Haley and a partner then opened Redfin in Bethany, which demonstrated Haley’s devotion to minimalist seafood dishes.

But the relationship went sour, resulting in a lawsuit. While Redfin was tied up in litigation, Haley opened Fish On!. He later regained the Bethany restaurant, which he rechristened Bluecoast. Northeast Seafood Kitchen, now a local favorite, followed.

Haley acknowledges that the restaurants have had their share of “loose cannon, ego-maniac Food Network chefs who wanted to turn our restaurants into test kitchens.” Those days are over, he says.

Today, the restaurants all bear Haley’s distinctive blend of seafood preparations and clever takes on comfort food. Perhaps nowhere is this as evident as at Catch 54, which may even offer Green Goddess dressing, the culinary hallmark of the baby boom generation.

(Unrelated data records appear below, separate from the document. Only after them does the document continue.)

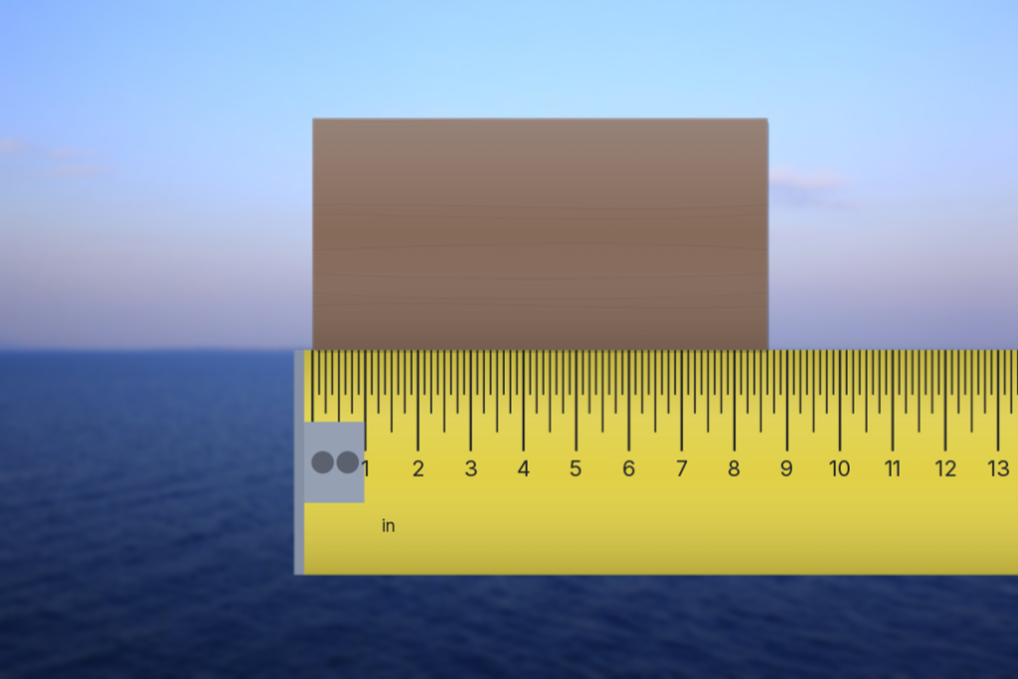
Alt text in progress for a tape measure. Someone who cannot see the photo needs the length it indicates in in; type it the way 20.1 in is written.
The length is 8.625 in
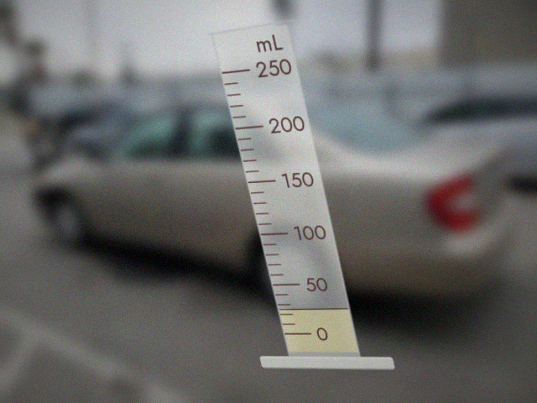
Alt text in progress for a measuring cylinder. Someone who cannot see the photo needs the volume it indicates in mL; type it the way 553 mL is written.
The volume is 25 mL
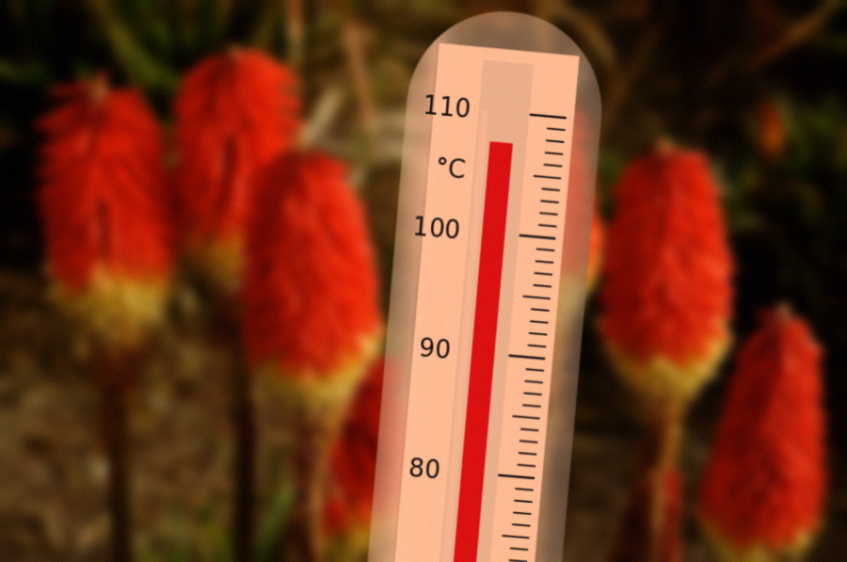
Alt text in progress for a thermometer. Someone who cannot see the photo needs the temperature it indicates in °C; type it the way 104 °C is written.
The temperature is 107.5 °C
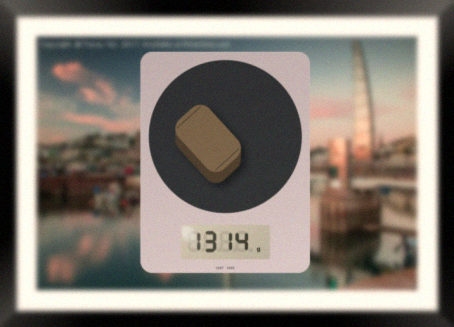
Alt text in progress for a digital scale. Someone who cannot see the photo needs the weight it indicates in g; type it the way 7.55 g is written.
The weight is 1314 g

Catch 54 also takes inspiration from what Haley alternately refers to as “family favorites from the past.” Think crab cakes, crab imperial, lobster thermidor, baked oysters, raw oysters, and fried shrimp. “We’ll have tautog and bluefish and a lot of the local fish,” he says.

Haley knows his fish. He frequently flies to Florida to go deep-sea fishing, and trawls Delaware’s back bay area for flounder, rockfish, and bluefish.

With four restaurants, you’d think he would have little time for fishing—especially since he also has cooking programs on the Comcast channel and on Sea Colony’s resort channel. And he regularly appears on the WBOC morning news.

Haley, however, takes time for himself. He keeps a folding chair in the back of his old Ford pick-up truck.

“Some days, when I’m just driving down the road between restaurants, I pull off onto any of these little roads that lead to the bay, pull out the chair, and sit down for a half-hour to an hour,” he says.

He also finds time to help others. “He likes to inspire young people and be around young people,” Reading says. “And he has endless amounts of energy.”

Haley is on the board of three treatment centers in the Washington, D.C. area, and he recently paid for room and board for 20 kids at an Ocean City hotel so they could attend a Narcotics Anonymous conference. He spent time talking with the group.

“Being able to do this makes it all worth it, because of where I was,” says Haley, who 11 years ago had to borrow bus fare from his mother.

“I am so much more than what I do for a living, and I wouldn’t do what I do today if I couldn’t give back.”